Dans le cadre de l’organisation du CFOP, le cadre de concertation a adopté une charte portant organisation des partis. Cette charte donne la liberté aux partis politiques de s’organiser en fonction de leurs affinités, intérêts, et donne la liberté à tous les partis de s’exprimer parce qu’être de l’opposition ou du CFOP ne nous enlève pas notre liberté en tant que parti. Chaque parti garde son autonomie et sa liberté. C’est dans le cadre de l’application de cette charte qu’est née la Coalition des forces du vrai changement (CFVC), qui est dirigée par le chef de file lui-même, Zéphirin Diabré, qui a regroupé les partis qui l’avaient soutenu lors de l’élection présidentielle de 2015.

Nous avons aussi créé une Coalition qui est la Coalition pour la démocratie et la réconciliation nationale, laquelle regroupe des partis qui sont dans le CFOP et certains qui n’en sont pas. Mais ce n’est pas un antagonisme. Nous sommes organisés, nous avons tous le même but et travaillons à faire en sorte de renforcer l’opposition. C’est pourquoi nous participons aux rencontres du chef de file de l’opposition. Dans le programme de rencontres des autorités politiques que nous avons initié, il est clair que nous rencontrerons le chef de file de l’opposition, et je voudrais dire que lorsque nous avons installé la CODER, le chef de file a été invité et son parti a été représenté par un des vice-présidents. Il a donc été informé de cette organisation, et nous travaillons vraiment de concert pour que l’opposition aille de l’avant.
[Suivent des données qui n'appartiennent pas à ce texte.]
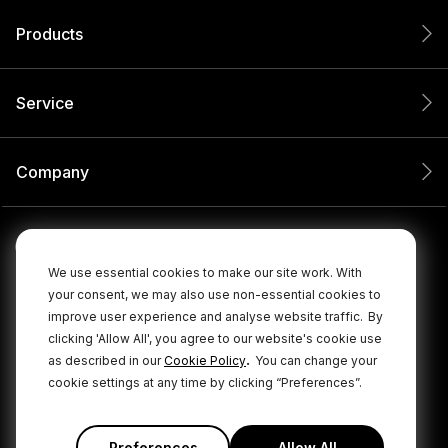
Products
Service
Company
We use essential cookies to make our site work. With
your consent, we may also use non-essential cookies to
improve user experience and analyse website traffic.
By
clicking 'Allow All', you agree to our website's cookie use
.
as described in our
Cookie Policy
You can change your
cookie settings at any time by clicking “Preferences”.
© 2026 RØDE All Rights Reserved.
|
|
Privacy Policy
Terms & Conditions
Cookie Policy
Preferences
Allow All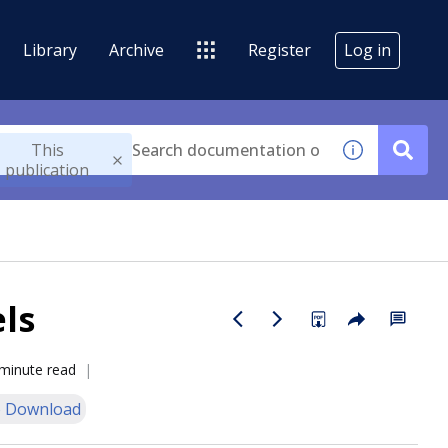
Library
Archive
Register
Log in
This
publication
ls
minute read
 Download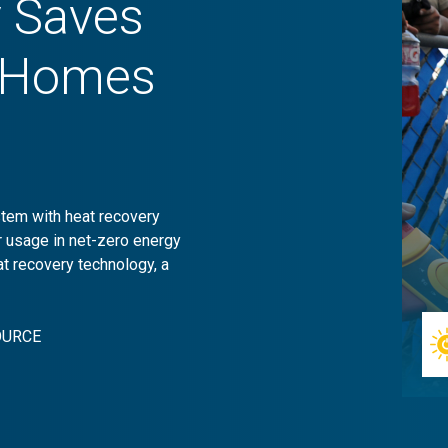
y Saves
o Homes
stem with heat recovery
r usage in net-zero energy
 recovery technology, a
OURCE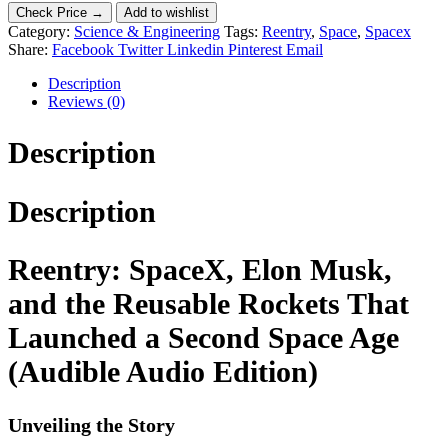
Check Price →
Add to wishlist
Category:
Science & Engineering
Tags:
Reentry
,
Space
,
Spacex
Share:
Facebook
Twitter
Linkedin
Pinterest
Email
Description
Reviews (0)
Description
Description
Reentry: SpaceX, Elon Musk,
and the Reusable Rockets That
Launched a Second Space Age
(Audible Audio Edition)
Unveiling the Story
Nous sommes encore ensemble dans la commission constitutionnelle au titre de l’opposition et travaillons avec le chef de file à ce niveau. Nous avons certainement un objectif global de tous les partis de l’opposition, mais après vous avez des objectifs spécifiques à chaque sous-groupe. Tous ces groupes-là relèvent de l’opposition.

Cela étant, durant les trois mois que vous allez piloter la CODER, quelles sont les questions sur lesquelles vous allez mettre l’accent ?
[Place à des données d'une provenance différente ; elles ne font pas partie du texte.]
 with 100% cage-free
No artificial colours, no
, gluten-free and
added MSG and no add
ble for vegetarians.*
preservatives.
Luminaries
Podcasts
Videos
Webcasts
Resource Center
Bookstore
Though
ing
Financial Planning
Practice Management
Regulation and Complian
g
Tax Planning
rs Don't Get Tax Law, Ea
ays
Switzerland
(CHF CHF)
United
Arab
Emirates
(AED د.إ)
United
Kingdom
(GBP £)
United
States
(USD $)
D’abord la réconciliation nationale, car nous pensons qu’il est temps que nous allions à la réconciliation nationale. Et parler de réconciliation nationale n’est pas une faiblesse, mais plutôt une hauteur de vue : le Burkina Faso a besoin de tous ses filles et fils pour construire la nation burkinabè, c’est pour cela que nous pensons qu’il faut que l’on se surpasse surtout après ce que nous avons vécu. Il est temps que nous puissions nous asseoir, de parler et de regarder l’avenir et de voir quelle offre nous faisons à cette jeunesse burkinabè en quête d’emploi. Nous sommes trop restés dans le rétroviseur, il est temps de regarder en avant, il est temps d’avancer. Mais je précise que la réconciliation nationale, nous ne disons pas de la faire au mépris de ce qui s’est passé, d’enjamber des cadavres pour la faire ou que nous ne voulons pas de justice.
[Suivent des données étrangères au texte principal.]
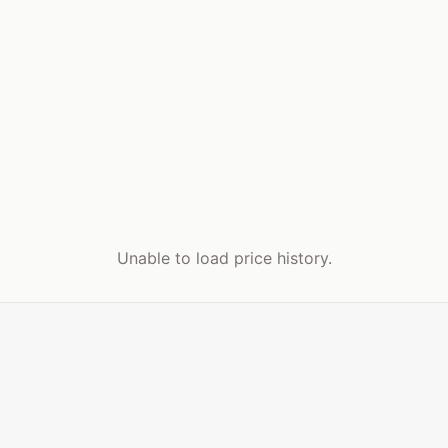
Unable to load price history.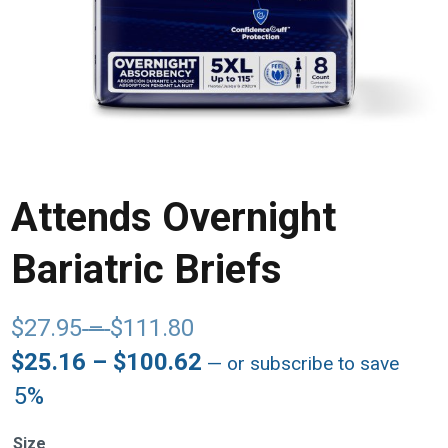
Attends Overnight
Bariatric Briefs
Price
$
27.95
–
$
111.80
range:
Price
$
25.16
–
$
100.62
—
or subscribe to save
$27.95
range:
5%
through
$25.16
$111.80
through
Size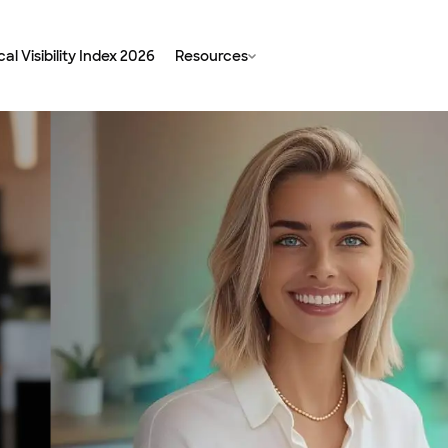
al Visibility Index 2026
Resources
Nous disons que la paix est un élément essentiel et que pour y arriver, il faut la réconciliation nationale. Si cela doit passer par la justice, nous n’avons pas de problème, mais nous disons que la justice doit être la même pour tous. Nous nous battons pour une justice impartiale, une justice qui est la même pour le riche et le pauvre, pour le vaincu et le vainqueur, une justice qui satisfasse le peuple, c’est cette justice que nous voulons. Si c’est de cette justice qu’il s’agit, nous n’avons pas de problème, c’est ce qu’il faut à notre pays. C’est ce que nous pensons à la CODER, et les actions que nous allons mener au cours de ce trimestre, c’est poursuivre les audiences auprès des autorités civiles, religieuses et politiques, surtout les coalitions politiques. Nous allons rencontrer l’opposition, les coalitions qui existent, et demander à voir le pouvoir, la majorité, les autorités institutionnelles établies pour parler de la CODER et passer notre message de réconciliation nationale, car nous pensons qu’ensemble nous pouvons travailler à ce que cela soit une réalité pour le Burkina Faso.